Ontem passei por esta mesma estrada,
Que lindeza de se ver,
Dois filhos que derrubavam o pai no chão.
Os três que riam.
Que riso! Ah, era lindo.
Ficou lá atrás.
E chovera na estrada.
Caí, me machuquei.
Chorei de dor, tamanha que era.
Gritei!, minha mãe correu até mim.
Me beijou.
Ela está la atrás. Na estrada.
Hoje, meu amor deixou a estrada.
Ai, que esta estrada não lhe mostrara as belezas que me exibe.
Ou não. Quem sabe seus olhos foram cegados pela vida.
Esta flor que vem. Ela vem.
Que linda, ficou para trás.
Não vou esquecê-la.
No fim da estrada há um penhasco, vejo-o!
Posso desviar. Mas o que me faria de mal?
Fora este o meu caminho. Ah, eu sempre soube.
Posso ver, há uma cachoeira de águas brilhantes.
No fundo está minha mãe. E meu amor.
Olhe só, os tantos que me haviam fugido a memória.
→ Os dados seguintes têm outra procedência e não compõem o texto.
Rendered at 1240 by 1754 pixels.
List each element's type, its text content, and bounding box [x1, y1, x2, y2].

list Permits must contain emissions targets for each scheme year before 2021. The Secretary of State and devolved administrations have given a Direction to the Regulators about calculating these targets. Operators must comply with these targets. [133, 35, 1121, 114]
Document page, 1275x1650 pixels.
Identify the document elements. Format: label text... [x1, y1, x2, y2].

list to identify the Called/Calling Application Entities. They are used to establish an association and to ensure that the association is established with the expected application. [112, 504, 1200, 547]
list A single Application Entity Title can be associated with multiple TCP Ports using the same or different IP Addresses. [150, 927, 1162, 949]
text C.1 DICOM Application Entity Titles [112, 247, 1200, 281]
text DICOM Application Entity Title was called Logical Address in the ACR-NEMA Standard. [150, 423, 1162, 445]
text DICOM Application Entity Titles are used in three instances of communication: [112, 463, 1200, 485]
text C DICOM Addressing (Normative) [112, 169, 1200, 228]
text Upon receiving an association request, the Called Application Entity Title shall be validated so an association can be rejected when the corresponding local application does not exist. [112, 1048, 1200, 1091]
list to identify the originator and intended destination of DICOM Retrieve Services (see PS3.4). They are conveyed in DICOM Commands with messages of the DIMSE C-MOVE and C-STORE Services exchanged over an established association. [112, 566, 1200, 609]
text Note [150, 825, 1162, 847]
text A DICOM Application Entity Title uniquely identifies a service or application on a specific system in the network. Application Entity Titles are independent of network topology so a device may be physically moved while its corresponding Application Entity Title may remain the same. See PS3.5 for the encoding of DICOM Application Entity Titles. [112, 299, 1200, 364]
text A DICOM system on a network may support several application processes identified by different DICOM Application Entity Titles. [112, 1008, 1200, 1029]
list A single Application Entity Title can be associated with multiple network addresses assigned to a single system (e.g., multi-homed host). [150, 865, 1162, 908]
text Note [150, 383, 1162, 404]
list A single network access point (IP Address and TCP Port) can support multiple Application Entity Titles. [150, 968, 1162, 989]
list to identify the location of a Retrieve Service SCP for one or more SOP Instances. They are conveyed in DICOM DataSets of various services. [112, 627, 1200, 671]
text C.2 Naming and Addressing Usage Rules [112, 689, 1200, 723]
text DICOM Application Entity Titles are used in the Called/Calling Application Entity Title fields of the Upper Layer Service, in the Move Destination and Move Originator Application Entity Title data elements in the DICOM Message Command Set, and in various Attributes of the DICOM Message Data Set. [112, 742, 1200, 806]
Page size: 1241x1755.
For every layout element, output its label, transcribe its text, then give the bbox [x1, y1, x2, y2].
No fim da estrada há um penhasco.
Bendito penhasco. Prêmio de minha vida.
Meus pés marcaram o caminho por onde andei:
Saberão me encontrar!
Pois que no fim de tudo há o penhasco:
Sigo aqui.
LUGAR ALGUM – Pouca luz. Um homem, em seus quarenta anos, extremamente sujo, está sentado sobre uma pedra que parece um banco. Parece silencioso e contemplativo. Feito estatua a espera de um ultimo golpe da natureza para rompe-la. Chega-se uma Mulher, quarenta e tantos anos, igualmente suja, o vê.
MULHER: Este banco: Quero-o. Saia agora.
HOMEM: É meu espaço para ver o tempo. Suma, maldita alma penada!
MULHER: Ora, já vago a tempo demais para tolerar tamanha insolência. Você é uma criatura infeliz que não merece nada além de sofrimento e solidão.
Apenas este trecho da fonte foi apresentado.